_YOUR ASSIGNMENT_
Make an exact copy of all the records, one that contains none of the pictures.

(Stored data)
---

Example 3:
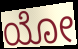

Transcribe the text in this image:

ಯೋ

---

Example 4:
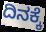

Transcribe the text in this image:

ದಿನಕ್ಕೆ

_ANSWER SECTION_
---

Example 3:

Transcribe the text in this image:

ಯೋ

---

Example 4:

Transcribe the text in this image:

ದಿನಕ್ಕೆ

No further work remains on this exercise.